Article 4 : Sous réserve de l’admission définitive de Mme C… à l’aide juridictionnelle et sous réserve que Me Fauveau Ivanovic renonce à percevoir la somme correspondant à la part contributive de l’Etat, l’Office français de l’immigration et de l’intégration versera à Me Fauveau Ivanovic, avocate de Mme C…, une somme de 1 200 euros en application des dispositions du deuxième alinéa de l’article 37 de la loi du 10 juillet 1991. Dans le cas où l’aide juridictionnelle ne serait pas accordée par le bureau d’aide juridictionnelle, la somme de 1 200 euros sera versée à Mme C….

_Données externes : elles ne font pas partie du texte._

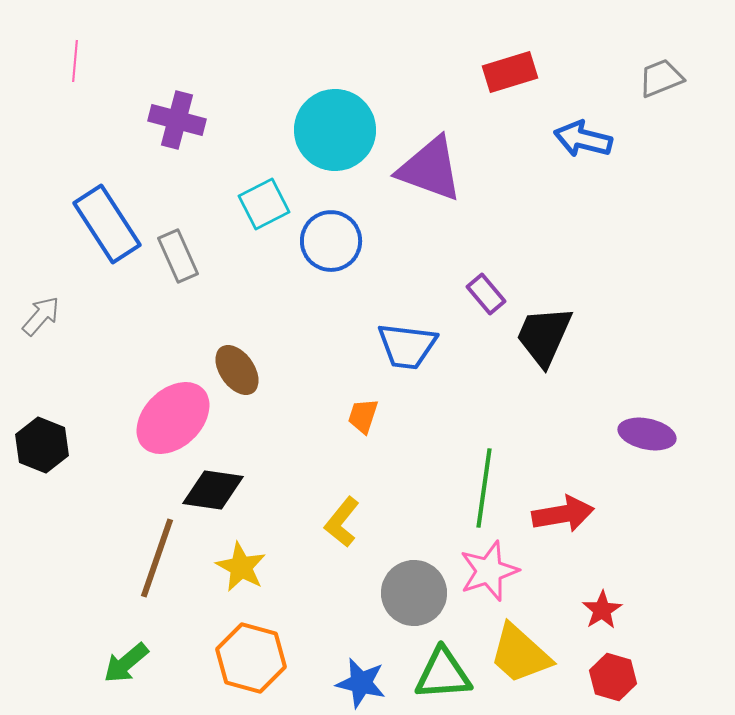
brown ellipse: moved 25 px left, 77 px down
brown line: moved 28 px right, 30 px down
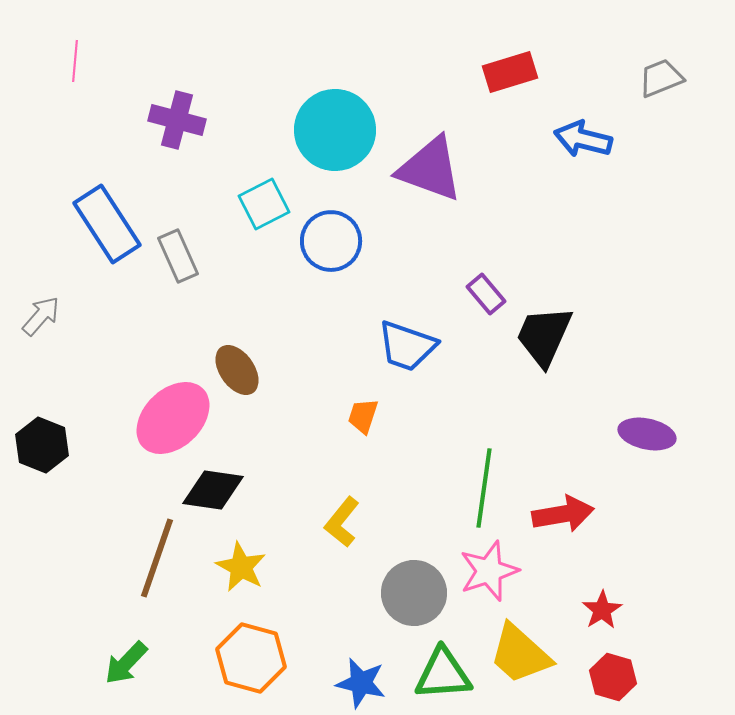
blue trapezoid: rotated 12 degrees clockwise
green arrow: rotated 6 degrees counterclockwise
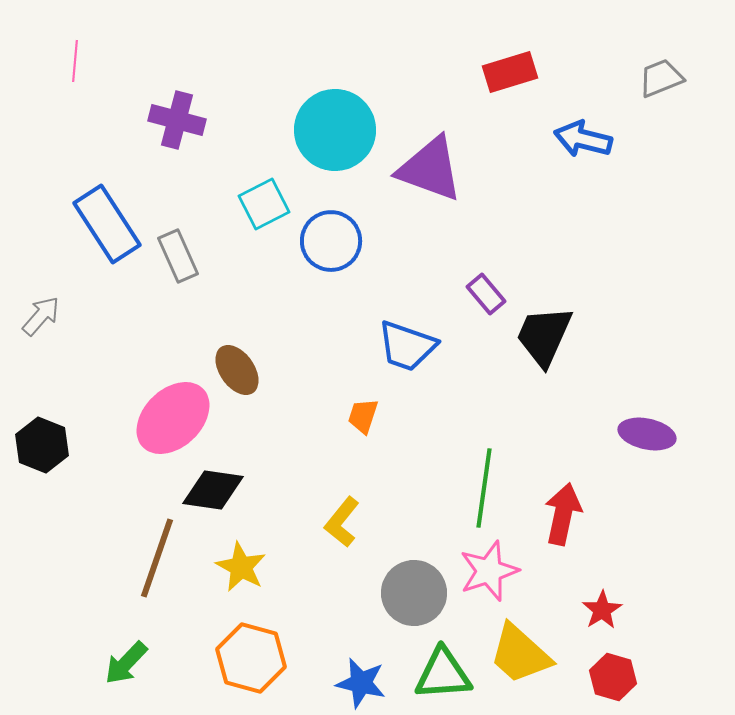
red arrow: rotated 68 degrees counterclockwise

Article 5 : Le surplus des conclusions de la requête est rejeté.
Article 6 : Le présent jugement sera notifié à Mme D… C… et au directeur général de l’Office français de l’immigration et de l’intégration.
Rendu public par mise à disposition au greffe le 4 mars 2026.
La magistrate désignée,
Signé : C. Letort
La greffière,
Signé : N. Riellant
La République mande et ordonne au ministre de l’intérieur en ce qui le concerne et à tous commissaires de justice à ce requis en ce qui concerne les voies de droit commun, contre les parties privées, de pourvoir à l’exécution du présent jugement.